Entrevista com Luiz Magno, autor de Constitucionalismo para Além da Constituição - #entrevistadasemana

19/02/2020

1. Dr. Luiz poderia falar um pouco sobre a proposta do livro “Constitucionalismo para Além da Constituição”?    

O livro pretende discutir se as funções de ordenação social atribuídas à constituição no início do Estado moderno ainda são aptas a “constituir” as comunidades políticas contemporâneas em cenário marcado por profundas transformações nas relações de interdependência e no papel a ser desempenhado pelo Estado.

Tendo isso em mente, defendemos que apesar de sua profunda crise de identidade, a constituição ainda se constitui como ideia-força apta a prover integridade sistêmica e a operar como parâmetro de legitimidade do espaço público.

No entanto, para que isso seja possível, defendemos que a constituição deva ser compreendida a partir de um comprometimento radical com o pluralismo e com a inclusão do outro, a fim de que seja redimensionada sua “capacidade de produção de discursos constitucionais” aptos a produzirem (novos) pontos de convergência material entre os integrantes da comunidade política.

Como se pode perceber, em um contexto de profunda divisão e antagonismos, a busca por implementação de mecanismos discursivos voltados a aproximar e promover a aproximação entre grupos e pessoas em torno de um projeto comum de sociedade, representa um dos maiores desafios contemporâneos nas democracias ocidentais.

 

2. Dos assuntos abordados no livro, qual deles o Dr. entende ser mais pertinente para o atual momento político que vivemos no país e por quê?
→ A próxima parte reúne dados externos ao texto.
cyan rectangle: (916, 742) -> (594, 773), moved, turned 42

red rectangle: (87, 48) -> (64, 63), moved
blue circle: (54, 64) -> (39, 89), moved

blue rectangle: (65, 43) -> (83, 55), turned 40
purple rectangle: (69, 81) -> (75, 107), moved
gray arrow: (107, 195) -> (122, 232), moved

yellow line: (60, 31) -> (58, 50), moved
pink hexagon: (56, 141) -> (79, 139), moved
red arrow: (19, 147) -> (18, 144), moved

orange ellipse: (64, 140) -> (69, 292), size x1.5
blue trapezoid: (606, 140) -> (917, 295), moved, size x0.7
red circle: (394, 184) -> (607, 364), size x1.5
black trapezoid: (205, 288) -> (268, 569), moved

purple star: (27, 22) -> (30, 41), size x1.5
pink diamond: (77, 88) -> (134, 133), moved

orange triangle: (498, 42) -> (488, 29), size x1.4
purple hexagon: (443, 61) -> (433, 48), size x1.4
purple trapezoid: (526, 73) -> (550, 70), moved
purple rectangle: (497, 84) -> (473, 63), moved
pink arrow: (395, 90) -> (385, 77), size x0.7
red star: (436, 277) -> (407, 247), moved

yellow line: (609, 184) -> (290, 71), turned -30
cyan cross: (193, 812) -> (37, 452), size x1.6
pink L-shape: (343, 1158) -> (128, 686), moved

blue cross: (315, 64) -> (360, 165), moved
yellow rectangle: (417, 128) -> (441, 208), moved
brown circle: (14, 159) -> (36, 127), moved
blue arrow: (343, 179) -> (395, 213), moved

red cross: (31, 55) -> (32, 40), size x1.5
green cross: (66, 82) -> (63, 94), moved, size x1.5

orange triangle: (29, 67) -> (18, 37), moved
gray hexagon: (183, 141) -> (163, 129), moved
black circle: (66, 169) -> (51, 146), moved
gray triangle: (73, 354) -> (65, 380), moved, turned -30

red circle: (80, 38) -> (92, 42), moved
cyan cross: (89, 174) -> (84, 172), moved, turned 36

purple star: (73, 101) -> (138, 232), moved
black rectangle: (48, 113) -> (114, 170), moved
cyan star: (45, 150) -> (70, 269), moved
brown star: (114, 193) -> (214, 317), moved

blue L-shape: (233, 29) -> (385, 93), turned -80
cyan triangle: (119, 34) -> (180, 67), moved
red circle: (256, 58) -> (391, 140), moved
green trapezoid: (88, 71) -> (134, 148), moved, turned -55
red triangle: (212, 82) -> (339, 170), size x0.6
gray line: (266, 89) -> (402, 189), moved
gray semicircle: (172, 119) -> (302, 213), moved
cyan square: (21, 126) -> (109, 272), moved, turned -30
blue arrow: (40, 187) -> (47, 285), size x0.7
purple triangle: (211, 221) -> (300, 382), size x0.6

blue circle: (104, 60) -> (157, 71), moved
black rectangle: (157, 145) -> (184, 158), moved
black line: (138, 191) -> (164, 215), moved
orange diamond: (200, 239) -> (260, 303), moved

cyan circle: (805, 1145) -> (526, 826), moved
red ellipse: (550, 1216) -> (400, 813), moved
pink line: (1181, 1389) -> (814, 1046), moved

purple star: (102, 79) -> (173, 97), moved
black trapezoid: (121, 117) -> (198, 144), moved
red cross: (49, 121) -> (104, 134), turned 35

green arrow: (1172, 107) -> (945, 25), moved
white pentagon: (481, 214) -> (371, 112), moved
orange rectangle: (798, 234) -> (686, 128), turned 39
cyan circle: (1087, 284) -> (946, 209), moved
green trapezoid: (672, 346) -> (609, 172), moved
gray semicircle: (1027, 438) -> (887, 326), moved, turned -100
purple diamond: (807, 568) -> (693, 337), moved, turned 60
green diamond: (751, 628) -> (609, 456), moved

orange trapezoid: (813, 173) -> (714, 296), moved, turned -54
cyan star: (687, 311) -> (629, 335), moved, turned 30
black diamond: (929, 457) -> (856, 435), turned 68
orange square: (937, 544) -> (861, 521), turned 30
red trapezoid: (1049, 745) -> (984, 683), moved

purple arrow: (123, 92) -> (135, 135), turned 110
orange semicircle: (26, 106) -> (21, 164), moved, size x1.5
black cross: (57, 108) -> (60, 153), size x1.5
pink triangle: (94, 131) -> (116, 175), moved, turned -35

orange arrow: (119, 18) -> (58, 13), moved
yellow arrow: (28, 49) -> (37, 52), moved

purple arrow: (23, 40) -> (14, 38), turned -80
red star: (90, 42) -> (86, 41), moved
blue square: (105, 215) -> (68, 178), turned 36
O livro aborda uma questão que se revela crucial ao debate político contemporâneo: a erosão da autoridade das instituições constituídas e o aumento exponencial de narrativas concorrentes sobre o (melhor) sentido a ser atribuído à constituição.

O fundamento clássico da autoridade estatal (baseada na ideia de hierarquia e de sistema de legalidade) e da noção de coletividade (construída a partir de construção de narrativas de integração e de identidade) não é suficiente para manter graus mínimos de coesão do tecido social (com suas complexidades e assimetrias).

As decisões institucionais relevantes não podem ser proferidas com base tão-somente na competência decisória. Elas devem ser produzidas tendo em vista o desafio de produzir novos pontos de convergência material, voltadas à aproximação dos interesses conflitantes. E, de acordo com o pluralismo compreensivo, isto não significa agir pautado por uma “nova” forma de fazer política supostamente “sem intermediários” (pressão direta das ruas e das redes sociais), ou ainda, de esperar que o Poder Judiciário deixe de cumprir sua função contra majoritária essencial à estabilização democrática (e passe a ouvir o clamor das ruas).

Afinal de contas, reproduzo aqui um trecho da conclusão do livro, “o dever de reconciliação faz com que se assume que dificilmente as concepções de bem concorrentes serão plenamente satisfeitas. Todavia, por outro lado, as individualidades constituídas nutrem a expectativa de que não serão levadas a se submeterem a sacrifícios tais que inviabilizem o exercício (ou impeçam o florescimento) de sua própria identidade.”

 

3. O que a obra deseja passar ao leitor?

É verdade que a perspectiva adotada no livro acaba sendo um tanto otimista, porque ainda se baseia em uma crença de que os múltiplos discursos em torno da constituição podem ser capazes de forjar novos pontos de convergência na sociedade. Portanto, o longo diagnóstico de crise de identidade constitucional que é feito na obra, acaba por exigir de nós um compromisso democrático com a defesa da “constituição”.

Ao fim, reproduzo pequeno trecho da apresentação da minha grande e saudosa amiga, Cecilia Caballero Lois, “ao conseguir encontrar um elo entre a manutenção das funções tradicionais da constituição, compreender a sua crise e apontar para as suas configurações possíveis, [o autor] finalmente comprova como o passado, o presente e o futuro são a gramática da constituição para além dela própria.”

O texto é de responsabilidade exclusiva do autor, não representando, necessariamente, a opinião ou posicionamento do Empório do Direito.